┌──

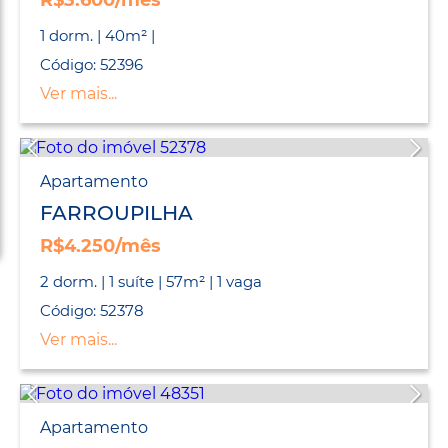
R$3.600/mês
1 dorm. | 40m² |
Código: 52396
Ver mais...
Apartamento
FARROUPILHA
R$4.250/mês
2 dorm. | 1 suíte | 57m² | 1 vaga
Código: 52378
Ver mais...
Apartamento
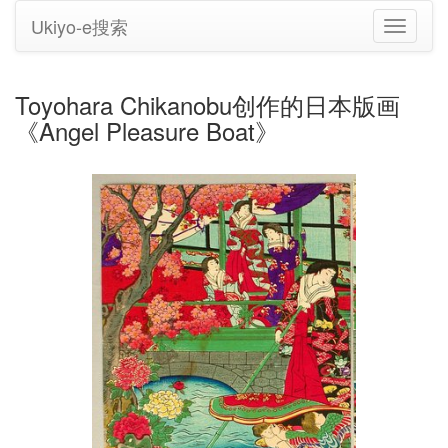
Ukiyo-e搜索
切
换
导
航
Toyohara Chikanobu创作的日本版画
《Angel Pleasure Boat》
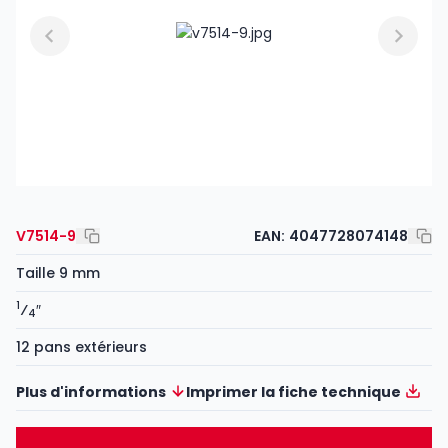
V7514-9
EAN:
4047728074148
Taille 9 mm
1
⁄
″
4
12 pans extérieurs
Plus d'informations
Imprimer la fiche technique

└──

* TASK GOAL: Copy the text of all three entries above, line for line and without any changes. Omit the pictures.

* RESPONSE BOX:
R$3.600/mês
1 dorm. | 40m² |
Código: 52396
Ver mais...
Apartamento
FARROUPILHA
R$4.250/mês
2 dorm. | 1 suíte | 57m² | 1 vaga
Código: 52378
Ver mais...
Apartamento
Ukiyo-e搜索
切
换
导
航
Toyohara Chikanobu创作的日本版画
《Angel Pleasure Boat》
V7514-9
EAN:
4047728074148
Taille 9 mm
1
⁄
″
4
12 pans extérieurs
Plus d'informations
Imprimer la fiche technique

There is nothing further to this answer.